> [INSTRUCTIONS TO FOLLOW] The copy you give must match the listing below exactly and contain no pictures.
[RECORDED INFORMATION]
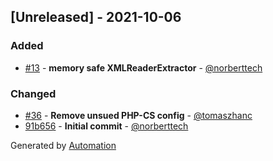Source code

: ## [Unreleased] - 2021-10-06

### Added
- [#13](https://github.com/flow-php/etl-adapter-xml/pull/13) - **memory safe XMLReaderExtractor** - [@norberttech](https://github.com/norberttech)

### Changed
- [#36](https://github.com/flow-php/etl-adapter-xml/pull/36) - **Remove unsued PHP-CS config** - [@tomaszhanc](https://github.com/tomaszhanc)
- [91b656](https://github.com/flow-php/etl-adapter-xml/commit/91b6565354a85c109a77c9e3d0b5c8942ff7f604) - **Initial commit** - [@norberttech](https://github.com/norberttech)

Generated by [Automation](https://github.com/aeon-php/automation)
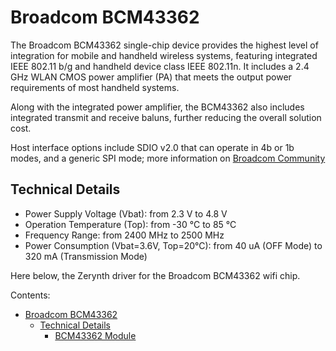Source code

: # Broadcom BCM43362

The Broadcom BCM43362 single-chip device provides the highest level of integration for mobile and handheld wireless systems, featuring integrated IEEE 802.11 b/g and handheld device class IEEE 802.11n. It includes a 2.4 GHz WLAN CMOS power amplifier (PA) that meets the output power requirements of most handheld systems.

Along with the integrated power amplifier, the BCM43362 also includes integrated transmit and receive baluns, further reducing the overall solution cost.

Host interface options include SDIO v2.0 that can operate in 4b or 1b modes, and a generic SPI mode; more information on [Broadcom Community](https://community.broadcom.com)

## Technical Details


* Power Supply Voltage (Vbat): from 2.3 V to 4.8 V
* Operation Temperature (Top): from -30 °C to 85 °C
* Frequency Range: from 2400 MHz to 2500 MHz
* Power Consumption (Vbat=3.6V, Top=20°C): from 40 uA (OFF Mode) to 320 mA (Transmission Mode)

Here below, the Zerynth driver for the Broadcom BCM43362 wifi chip.

Contents:

 - [Broadcom BCM43362](https://docs.zerynth.com/latest/official/lib.broadcom.bcm43362/docs/index.html)
	 - [Technical Details](https://docs.zerynth.com/latest/official/lib.broadcom.bcm43362/docs/index.html#technical-details)
		 - [BCM43362 Module](https://docs.zerynth.com/latest/official/lib.broadcom.bcm43362/docs/official_lib.broadcom.bcm43362_bcm43362.html)

<!--stackedit_data:
eyJoaXN0b3J5IjpbNDEyODg2MjAwXX0=
-->
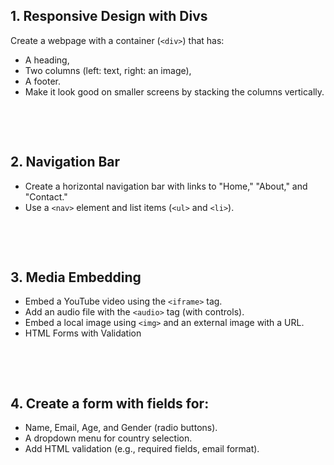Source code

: ## 1. Responsive Design with Divs

Create a webpage with a container (`<div>`) that has:

- A heading,
- Two columns (left: text, right: an image),
- A footer.
- Make it look good on smaller screens by stacking the columns vertically.

&nbsp;

&nbsp;

## 2. Navigation Bar

- Create a horizontal navigation bar with links to "Home," "About," and "Contact."
- Use a `<nav>` element and list items (`<ul>` and `<li>`).

&nbsp;

&nbsp;

## 3. Media Embedding

- Embed a YouTube video using the `<iframe>` tag.
- Add an audio file with the `<audio>` tag (with controls).
- Embed a local image using `<img>` and an external image with a URL.
- HTML Forms with Validation

&nbsp;

&nbsp;

## 4. Create a form with fields for:

- Name, Email, Age, and Gender (radio buttons).
- A dropdown menu for country selection.
- Add HTML validation (e.g., required fields, email format).
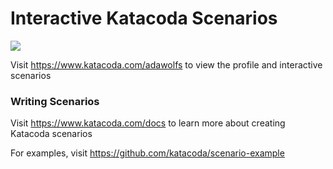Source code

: # Interactive Katacoda Scenarios

[![](http://shields.katacoda.com/katacoda/adawolfs/count.svg)](https://www.katacoda.com/adawolfs "Get your profile on Katacoda.com")

Visit https://www.katacoda.com/adawolfs to view the profile and interactive scenarios

### Writing Scenarios
Visit https://www.katacoda.com/docs to learn more about creating Katacoda scenarios

For examples, visit https://github.com/katacoda/scenario-example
[/RECORDED INFORMATION]
> [EXERCISE SOLUTION]
Source code

: ## [Unreleased] - 2021-10-06

### Added
- [#13](https://github.com/flow-php/etl-adapter-xml/pull/13) - **memory safe XMLReaderExtractor** - [@norberttech](https://github.com/norberttech)

### Changed
- [#36](https://github.com/flow-php/etl-adapter-xml/pull/36) - **Remove unsued PHP-CS config** - [@tomaszhanc](https://github.com/tomaszhanc)
- [91b656](https://github.com/flow-php/etl-adapter-xml/commit/91b6565354a85c109a77c9e3d0b5c8942ff7f604) - **Initial commit** - [@norberttech](https://github.com/norberttech)

Generated by [Automation](https://github.com/aeon-php/automation)
Source code

: # Broadcom BCM43362

The Broadcom BCM43362 single-chip device provides the highest level of integration for mobile and handheld wireless systems, featuring integrated IEEE 802.11 b/g and handheld device class IEEE 802.11n. It includes a 2.4 GHz WLAN CMOS power amplifier (PA) that meets the output power requirements of most handheld systems.

Along with the integrated power amplifier, the BCM43362 also includes integrated transmit and receive baluns, further reducing the overall solution cost.

Host interface options include SDIO v2.0 that can operate in 4b or 1b modes, and a generic SPI mode; more information on [Broadcom Community](https://community.broadcom.com)

## Technical Details


* Power Supply Voltage (Vbat): from 2.3 V to 4.8 V
* Operation Temperature (Top): from -30 °C to 85 °C
* Frequency Range: from 2400 MHz to 2500 MHz
* Power Consumption (Vbat=3.6V, Top=20°C): from 40 uA (OFF Mode) to 320 mA (Transmission Mode)

Here below, the Zerynth driver for the Broadcom BCM43362 wifi chip.

Contents:

 - [Broadcom BCM43362](https://docs.zerynth.com/latest/official/lib.broadcom.bcm43362/docs/index.html)
	 - [Technical Details](https://docs.zerynth.com/latest/official/lib.broadcom.bcm43362/docs/index.html#technical-details)
		 - [BCM43362 Module](https://docs.zerynth.com/latest/official/lib.broadcom.bcm43362/docs/official_lib.broadcom.bcm43362_bcm43362.html)

<!--stackedit_data:
eyJoaXN0b3J5IjpbNDEyODg2MjAwXX0=
-->
Source code

: ## 1. Responsive Design with Divs

Create a webpage with a container (`<div>`) that has:

- A heading,
- Two columns (left: text, right: an image),
- A footer.
- Make it look good on smaller screens by stacking the columns vertically.

&nbsp;

&nbsp;

## 2. Navigation Bar

- Create a horizontal navigation bar with links to "Home," "About," and "Contact."
- Use a `<nav>` element and list items (`<ul>` and `<li>`).

&nbsp;

&nbsp;

## 3. Media Embedding

- Embed a YouTube video using the `<iframe>` tag.
- Add an audio file with the `<audio>` tag (with controls).
- Embed a local image using `<img>` and an external image with a URL.
- HTML Forms with Validation

&nbsp;

&nbsp;

## 4. Create a form with fields for:

- Name, Email, Age, and Gender (radio buttons).
- A dropdown menu for country selection.
- Add HTML validation (e.g., required fields, email format).
Source code

: # Interactive Katacoda Scenarios

[![](http://shields.katacoda.com/katacoda/adawolfs/count.svg)](https://www.katacoda.com/adawolfs "Get your profile on Katacoda.com")

Visit https://www.katacoda.com/adawolfs to view the profile and interactive scenarios

### Writing Scenarios
Visit https://www.katacoda.com/docs to learn more about creating Katacoda scenarios

For examples, visit https://github.com/katacoda/scenario-example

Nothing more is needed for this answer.